No standard prenatal developmental toxicity studies with Ni-sulphate via either the oral or inhalation routes were located. The multi-generation studies and the one-generation range-finding study provide consistent evidence of developmental toxicity (stillbirth, postimplantation/perinatal death) in rats at dose levels not causing maternal toxicity. Based on the increased postimplantation/perinatal lethality in F1 generation in the two-generation study (SLI 2000) at 2.2 mg Ni /kg bw/day, the NOAEL used for developmental toxicity for is set to 1.1 mg Ni/kg bw/day.

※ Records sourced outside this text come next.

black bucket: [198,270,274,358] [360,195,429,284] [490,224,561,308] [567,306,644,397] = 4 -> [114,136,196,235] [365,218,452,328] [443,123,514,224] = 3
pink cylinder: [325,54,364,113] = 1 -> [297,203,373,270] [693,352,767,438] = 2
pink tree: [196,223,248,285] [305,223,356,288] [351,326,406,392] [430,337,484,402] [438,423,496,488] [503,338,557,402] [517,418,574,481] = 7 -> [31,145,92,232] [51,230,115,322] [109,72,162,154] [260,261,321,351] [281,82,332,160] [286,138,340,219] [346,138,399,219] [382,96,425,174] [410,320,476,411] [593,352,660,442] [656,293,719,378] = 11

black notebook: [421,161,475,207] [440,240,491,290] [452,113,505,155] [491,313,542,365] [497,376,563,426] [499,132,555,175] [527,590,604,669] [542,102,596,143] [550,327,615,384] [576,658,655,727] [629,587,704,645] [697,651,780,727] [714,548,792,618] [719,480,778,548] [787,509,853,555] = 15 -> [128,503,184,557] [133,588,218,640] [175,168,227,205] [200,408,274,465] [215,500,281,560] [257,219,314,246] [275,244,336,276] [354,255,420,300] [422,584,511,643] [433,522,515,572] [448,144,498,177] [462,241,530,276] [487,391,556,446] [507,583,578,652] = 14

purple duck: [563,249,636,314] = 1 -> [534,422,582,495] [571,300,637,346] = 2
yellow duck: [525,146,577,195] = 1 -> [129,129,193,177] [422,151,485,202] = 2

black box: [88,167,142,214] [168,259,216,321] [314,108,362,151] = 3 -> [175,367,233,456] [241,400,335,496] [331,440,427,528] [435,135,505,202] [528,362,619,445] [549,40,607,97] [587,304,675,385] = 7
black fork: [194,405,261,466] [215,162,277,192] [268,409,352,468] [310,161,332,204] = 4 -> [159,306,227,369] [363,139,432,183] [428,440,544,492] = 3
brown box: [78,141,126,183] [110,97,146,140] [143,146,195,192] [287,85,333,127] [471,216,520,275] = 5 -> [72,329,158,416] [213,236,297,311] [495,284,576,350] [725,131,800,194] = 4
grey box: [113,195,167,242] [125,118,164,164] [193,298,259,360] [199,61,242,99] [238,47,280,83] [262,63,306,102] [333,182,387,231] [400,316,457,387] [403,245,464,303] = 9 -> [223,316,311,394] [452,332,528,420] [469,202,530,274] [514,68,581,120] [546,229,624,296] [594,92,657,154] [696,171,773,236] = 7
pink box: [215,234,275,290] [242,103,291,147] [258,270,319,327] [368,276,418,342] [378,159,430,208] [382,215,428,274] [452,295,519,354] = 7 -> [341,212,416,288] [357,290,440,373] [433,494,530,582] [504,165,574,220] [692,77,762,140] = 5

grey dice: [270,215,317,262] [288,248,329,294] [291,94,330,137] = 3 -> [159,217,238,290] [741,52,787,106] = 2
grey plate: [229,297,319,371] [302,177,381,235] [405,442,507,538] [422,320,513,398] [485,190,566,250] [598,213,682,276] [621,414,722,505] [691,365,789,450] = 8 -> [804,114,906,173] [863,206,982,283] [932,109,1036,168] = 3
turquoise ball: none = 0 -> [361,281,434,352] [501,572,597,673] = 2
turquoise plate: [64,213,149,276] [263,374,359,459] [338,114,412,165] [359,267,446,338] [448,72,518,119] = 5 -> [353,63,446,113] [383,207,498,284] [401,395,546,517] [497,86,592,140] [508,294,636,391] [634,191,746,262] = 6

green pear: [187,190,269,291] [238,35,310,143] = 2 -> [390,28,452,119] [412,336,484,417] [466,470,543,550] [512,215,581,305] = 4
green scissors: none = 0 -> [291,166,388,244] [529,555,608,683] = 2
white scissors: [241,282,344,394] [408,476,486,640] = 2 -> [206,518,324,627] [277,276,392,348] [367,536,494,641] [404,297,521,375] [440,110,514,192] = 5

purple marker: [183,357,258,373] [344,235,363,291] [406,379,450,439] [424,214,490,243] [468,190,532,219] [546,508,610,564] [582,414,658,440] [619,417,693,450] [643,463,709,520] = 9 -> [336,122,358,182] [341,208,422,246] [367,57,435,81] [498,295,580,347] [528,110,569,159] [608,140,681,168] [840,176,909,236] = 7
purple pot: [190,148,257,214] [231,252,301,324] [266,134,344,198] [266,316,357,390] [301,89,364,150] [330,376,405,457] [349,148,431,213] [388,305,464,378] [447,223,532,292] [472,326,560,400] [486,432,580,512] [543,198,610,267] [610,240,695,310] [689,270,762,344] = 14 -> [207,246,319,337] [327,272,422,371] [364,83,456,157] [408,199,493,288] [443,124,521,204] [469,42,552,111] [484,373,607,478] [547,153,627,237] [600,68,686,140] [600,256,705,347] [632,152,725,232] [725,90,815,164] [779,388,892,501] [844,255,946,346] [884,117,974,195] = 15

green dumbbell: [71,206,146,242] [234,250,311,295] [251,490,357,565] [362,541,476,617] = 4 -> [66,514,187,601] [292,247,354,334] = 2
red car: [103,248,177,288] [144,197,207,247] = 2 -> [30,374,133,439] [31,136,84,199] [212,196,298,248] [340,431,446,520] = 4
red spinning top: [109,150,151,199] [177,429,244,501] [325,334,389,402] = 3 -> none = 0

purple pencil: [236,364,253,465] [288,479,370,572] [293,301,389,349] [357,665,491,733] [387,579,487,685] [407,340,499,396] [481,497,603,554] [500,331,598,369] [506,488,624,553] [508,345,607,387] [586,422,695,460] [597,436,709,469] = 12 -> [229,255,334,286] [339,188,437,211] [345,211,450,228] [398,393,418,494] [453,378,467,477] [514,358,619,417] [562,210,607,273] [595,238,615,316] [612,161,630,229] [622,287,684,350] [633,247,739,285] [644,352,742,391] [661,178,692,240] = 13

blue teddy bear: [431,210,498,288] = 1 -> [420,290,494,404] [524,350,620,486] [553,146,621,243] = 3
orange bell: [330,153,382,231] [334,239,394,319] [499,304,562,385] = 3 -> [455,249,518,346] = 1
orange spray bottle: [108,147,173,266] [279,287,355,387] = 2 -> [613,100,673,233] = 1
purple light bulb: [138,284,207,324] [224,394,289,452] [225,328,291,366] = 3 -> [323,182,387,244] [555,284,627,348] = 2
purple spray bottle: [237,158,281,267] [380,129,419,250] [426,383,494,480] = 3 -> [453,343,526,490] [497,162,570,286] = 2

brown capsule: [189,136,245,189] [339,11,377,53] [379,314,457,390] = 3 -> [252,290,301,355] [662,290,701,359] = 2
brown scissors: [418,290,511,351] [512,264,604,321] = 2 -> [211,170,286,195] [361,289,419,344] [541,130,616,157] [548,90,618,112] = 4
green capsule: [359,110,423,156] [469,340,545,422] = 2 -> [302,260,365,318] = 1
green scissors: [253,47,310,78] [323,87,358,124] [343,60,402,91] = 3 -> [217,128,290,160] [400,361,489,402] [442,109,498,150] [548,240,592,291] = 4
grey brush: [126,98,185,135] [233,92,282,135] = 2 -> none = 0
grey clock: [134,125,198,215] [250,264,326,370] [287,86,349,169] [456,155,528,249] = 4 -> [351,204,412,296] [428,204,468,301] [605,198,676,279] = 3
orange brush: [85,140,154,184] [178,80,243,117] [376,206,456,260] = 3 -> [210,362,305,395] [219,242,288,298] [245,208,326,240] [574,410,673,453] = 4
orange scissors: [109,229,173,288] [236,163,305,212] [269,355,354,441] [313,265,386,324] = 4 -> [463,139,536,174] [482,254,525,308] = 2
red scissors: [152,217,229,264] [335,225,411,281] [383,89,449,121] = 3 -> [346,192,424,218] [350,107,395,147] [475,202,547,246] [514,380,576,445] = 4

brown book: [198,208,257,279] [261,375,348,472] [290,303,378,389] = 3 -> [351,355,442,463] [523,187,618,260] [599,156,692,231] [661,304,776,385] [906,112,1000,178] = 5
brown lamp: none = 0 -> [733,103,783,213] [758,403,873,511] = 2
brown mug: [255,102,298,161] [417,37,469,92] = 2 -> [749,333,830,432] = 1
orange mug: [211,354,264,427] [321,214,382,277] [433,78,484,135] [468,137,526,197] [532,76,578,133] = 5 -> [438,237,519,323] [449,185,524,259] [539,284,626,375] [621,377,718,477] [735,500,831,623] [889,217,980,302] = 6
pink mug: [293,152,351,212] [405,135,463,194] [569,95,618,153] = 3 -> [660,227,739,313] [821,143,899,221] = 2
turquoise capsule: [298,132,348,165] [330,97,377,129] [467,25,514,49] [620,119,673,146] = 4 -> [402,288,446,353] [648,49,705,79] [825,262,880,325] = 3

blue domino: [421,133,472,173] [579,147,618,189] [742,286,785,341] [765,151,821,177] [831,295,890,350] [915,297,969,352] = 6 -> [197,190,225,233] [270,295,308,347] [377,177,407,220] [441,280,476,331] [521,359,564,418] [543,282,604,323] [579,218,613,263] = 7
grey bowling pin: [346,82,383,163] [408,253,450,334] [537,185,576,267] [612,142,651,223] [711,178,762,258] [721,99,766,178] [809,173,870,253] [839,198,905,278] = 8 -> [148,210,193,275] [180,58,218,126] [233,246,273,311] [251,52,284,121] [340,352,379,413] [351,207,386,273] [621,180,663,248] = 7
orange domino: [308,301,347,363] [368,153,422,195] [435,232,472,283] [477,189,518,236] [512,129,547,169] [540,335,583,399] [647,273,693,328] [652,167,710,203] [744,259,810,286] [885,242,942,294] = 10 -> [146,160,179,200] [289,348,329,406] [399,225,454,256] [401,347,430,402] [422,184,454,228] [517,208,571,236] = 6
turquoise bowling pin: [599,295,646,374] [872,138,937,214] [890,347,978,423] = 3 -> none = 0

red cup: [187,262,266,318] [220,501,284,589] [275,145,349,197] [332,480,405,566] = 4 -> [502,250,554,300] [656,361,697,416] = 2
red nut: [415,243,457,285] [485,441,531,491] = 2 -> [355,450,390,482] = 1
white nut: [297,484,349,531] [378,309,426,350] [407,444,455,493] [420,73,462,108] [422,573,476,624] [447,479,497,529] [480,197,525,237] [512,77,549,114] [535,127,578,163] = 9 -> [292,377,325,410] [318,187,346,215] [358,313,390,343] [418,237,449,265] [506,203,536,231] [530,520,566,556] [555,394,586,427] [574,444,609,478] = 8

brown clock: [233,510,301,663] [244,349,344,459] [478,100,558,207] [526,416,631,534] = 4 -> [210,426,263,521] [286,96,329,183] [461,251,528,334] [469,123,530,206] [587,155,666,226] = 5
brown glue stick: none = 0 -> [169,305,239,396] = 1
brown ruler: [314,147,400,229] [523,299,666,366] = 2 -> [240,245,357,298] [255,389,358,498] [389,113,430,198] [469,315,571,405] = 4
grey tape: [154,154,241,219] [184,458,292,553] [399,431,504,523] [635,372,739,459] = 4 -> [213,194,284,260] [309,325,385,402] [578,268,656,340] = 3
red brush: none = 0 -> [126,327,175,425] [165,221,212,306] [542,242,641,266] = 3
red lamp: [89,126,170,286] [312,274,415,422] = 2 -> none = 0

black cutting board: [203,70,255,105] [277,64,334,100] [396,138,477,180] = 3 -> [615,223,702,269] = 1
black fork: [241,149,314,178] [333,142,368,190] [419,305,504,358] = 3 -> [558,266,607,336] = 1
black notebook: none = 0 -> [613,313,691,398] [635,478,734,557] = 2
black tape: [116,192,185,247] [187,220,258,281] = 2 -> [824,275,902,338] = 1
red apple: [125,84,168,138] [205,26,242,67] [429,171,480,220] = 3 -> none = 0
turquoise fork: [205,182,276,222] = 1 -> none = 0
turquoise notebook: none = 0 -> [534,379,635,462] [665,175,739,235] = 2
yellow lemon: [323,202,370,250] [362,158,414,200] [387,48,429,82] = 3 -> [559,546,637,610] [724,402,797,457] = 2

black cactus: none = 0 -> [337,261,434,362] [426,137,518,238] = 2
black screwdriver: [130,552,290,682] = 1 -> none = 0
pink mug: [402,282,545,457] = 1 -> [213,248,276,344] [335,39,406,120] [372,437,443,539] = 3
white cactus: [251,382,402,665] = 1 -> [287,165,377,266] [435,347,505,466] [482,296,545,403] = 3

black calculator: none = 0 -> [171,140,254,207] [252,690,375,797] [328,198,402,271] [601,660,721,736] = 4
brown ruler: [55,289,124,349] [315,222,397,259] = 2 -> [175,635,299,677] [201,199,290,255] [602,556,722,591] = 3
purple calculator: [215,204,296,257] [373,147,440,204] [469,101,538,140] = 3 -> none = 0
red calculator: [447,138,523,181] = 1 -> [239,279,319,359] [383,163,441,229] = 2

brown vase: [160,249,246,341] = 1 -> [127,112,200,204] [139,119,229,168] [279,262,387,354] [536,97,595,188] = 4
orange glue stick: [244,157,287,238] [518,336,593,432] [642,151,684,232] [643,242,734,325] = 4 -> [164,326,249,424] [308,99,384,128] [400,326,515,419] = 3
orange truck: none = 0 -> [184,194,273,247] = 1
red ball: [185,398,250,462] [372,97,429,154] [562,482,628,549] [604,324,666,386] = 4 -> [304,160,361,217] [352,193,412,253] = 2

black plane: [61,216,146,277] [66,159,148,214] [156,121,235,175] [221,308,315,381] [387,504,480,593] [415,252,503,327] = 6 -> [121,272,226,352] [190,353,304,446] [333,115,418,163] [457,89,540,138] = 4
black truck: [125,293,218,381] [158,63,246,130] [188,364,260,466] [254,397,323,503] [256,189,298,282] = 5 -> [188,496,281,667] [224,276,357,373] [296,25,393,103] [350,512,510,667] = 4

Toxicity to reproduction: other studies

Additional information

A reproductive study of female refinery workers has not demonstrated an association between relatively high soluble nickel exposures (worst case scenario with higher blood and urinary levels) and the following reproductive outcomes: genital malformations (hypospadias and cryptorchidism), spontaneous abortions, small-for-gestational-age newborns, and skeletal malformations (Vaktskjold et al., 2006, 2007, 2008a&b).  Genital malformations are considered as one of the most sensitive endpoints for human developmental toxicity while spontaneous abortions may be the closest human equivalent outcome to the effects seen in animals. The geometric means of the workers’ exposures in this study ranged from 0.03-0.084 mg Ni/m3 in the low exposure group to 0.15-0.33 mg Ni/m3 in the high exposure group. 

 

These data demonstrate that a weight-of-evidence approach to the evaluation of reproductive toxicity of nickel substances is needed. While a reproductive “hazard” from nickel exposure can be demonstrated in animals, there is no demonstrable “risk” of reproductive impairment in the single female occupational cohort that can be confirmed to have been consistently exposed to high levels of nickel. Consequently, the risk of reproductive impairment from occupational nickel exposure is exceedingly small and the risk for the general population is almost non-existent

Justification for classification or non-classification

Ni hydroxycarbonate is classified as Cat 2:R61 and Repr. 1B;H360D in the 1st ATP to the CLP Regulation. Background information is provided in the discussion sections above and in the background document attached to Sections 7.8.1 and 7.8.2 of IUCLID and Appendix B5 to the CSR.